==== Dataset excerpts

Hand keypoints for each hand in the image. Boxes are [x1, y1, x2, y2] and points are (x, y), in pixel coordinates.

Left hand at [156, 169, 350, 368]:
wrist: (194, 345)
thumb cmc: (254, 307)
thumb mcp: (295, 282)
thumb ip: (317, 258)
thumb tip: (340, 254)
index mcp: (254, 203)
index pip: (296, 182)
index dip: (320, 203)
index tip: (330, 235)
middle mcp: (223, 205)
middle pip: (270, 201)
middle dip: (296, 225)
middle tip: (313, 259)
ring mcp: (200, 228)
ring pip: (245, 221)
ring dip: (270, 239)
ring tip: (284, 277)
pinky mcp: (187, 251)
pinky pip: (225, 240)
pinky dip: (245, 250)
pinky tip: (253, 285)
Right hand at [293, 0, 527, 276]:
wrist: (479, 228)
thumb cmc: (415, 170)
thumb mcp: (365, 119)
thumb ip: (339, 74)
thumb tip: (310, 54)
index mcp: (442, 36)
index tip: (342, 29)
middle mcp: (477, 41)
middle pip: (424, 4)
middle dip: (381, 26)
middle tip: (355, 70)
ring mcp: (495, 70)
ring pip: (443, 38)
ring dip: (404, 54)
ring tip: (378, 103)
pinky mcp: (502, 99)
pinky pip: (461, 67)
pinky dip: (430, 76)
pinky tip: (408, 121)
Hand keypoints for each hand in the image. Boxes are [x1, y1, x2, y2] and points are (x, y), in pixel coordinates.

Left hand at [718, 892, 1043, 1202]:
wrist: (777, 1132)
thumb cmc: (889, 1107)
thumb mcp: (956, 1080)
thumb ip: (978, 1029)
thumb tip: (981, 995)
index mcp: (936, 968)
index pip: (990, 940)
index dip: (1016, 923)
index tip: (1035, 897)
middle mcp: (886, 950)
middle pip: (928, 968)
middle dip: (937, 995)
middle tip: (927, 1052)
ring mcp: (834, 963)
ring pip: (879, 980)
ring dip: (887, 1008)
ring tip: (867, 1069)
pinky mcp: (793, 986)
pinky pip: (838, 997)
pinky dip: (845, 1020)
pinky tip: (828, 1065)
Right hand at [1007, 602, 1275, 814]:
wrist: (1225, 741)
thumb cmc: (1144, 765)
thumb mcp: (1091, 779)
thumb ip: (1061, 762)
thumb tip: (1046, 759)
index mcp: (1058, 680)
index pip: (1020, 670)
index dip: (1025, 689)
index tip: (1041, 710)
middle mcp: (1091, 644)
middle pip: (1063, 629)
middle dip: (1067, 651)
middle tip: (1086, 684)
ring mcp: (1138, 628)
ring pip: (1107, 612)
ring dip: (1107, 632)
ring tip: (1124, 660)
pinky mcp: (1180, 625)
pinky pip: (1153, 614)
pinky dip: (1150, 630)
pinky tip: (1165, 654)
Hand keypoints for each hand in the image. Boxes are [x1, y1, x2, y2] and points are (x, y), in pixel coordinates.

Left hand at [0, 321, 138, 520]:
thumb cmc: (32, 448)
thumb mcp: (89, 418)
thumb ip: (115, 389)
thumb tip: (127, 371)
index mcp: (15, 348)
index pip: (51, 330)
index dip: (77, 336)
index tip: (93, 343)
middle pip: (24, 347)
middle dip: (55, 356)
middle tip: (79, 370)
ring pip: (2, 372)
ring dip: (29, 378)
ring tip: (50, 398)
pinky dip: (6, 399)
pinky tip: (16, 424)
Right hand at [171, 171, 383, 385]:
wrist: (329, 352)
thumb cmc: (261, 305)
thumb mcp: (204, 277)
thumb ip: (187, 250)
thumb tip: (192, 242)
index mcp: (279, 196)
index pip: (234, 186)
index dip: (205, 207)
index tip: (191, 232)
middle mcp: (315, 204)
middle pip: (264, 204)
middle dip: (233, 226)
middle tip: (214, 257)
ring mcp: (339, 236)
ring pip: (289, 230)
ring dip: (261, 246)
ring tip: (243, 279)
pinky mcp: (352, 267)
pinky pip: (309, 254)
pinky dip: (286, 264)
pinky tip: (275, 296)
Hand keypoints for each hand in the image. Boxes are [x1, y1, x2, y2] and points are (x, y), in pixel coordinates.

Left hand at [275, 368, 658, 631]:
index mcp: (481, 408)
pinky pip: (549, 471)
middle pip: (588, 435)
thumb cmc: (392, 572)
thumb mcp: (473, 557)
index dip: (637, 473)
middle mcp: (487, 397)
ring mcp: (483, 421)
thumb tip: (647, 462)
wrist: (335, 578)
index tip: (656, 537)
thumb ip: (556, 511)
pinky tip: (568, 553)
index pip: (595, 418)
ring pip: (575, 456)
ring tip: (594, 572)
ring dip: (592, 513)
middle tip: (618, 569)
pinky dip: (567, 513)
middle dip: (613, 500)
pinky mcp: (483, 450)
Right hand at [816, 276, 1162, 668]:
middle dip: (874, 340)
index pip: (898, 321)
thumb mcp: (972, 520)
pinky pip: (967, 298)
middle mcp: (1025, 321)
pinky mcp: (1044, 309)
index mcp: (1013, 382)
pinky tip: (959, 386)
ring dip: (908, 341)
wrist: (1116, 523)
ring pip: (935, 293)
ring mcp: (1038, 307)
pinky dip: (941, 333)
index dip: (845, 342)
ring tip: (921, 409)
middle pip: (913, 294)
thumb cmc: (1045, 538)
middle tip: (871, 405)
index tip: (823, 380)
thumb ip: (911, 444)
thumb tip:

========

Problem:
Write out each line above with the word "wrist".

Solved exercise:
wrist: (194, 345)
wrist: (479, 228)
wrist: (777, 1132)
wrist: (1225, 741)
wrist: (329, 352)
wrist: (335, 578)
wrist: (1116, 523)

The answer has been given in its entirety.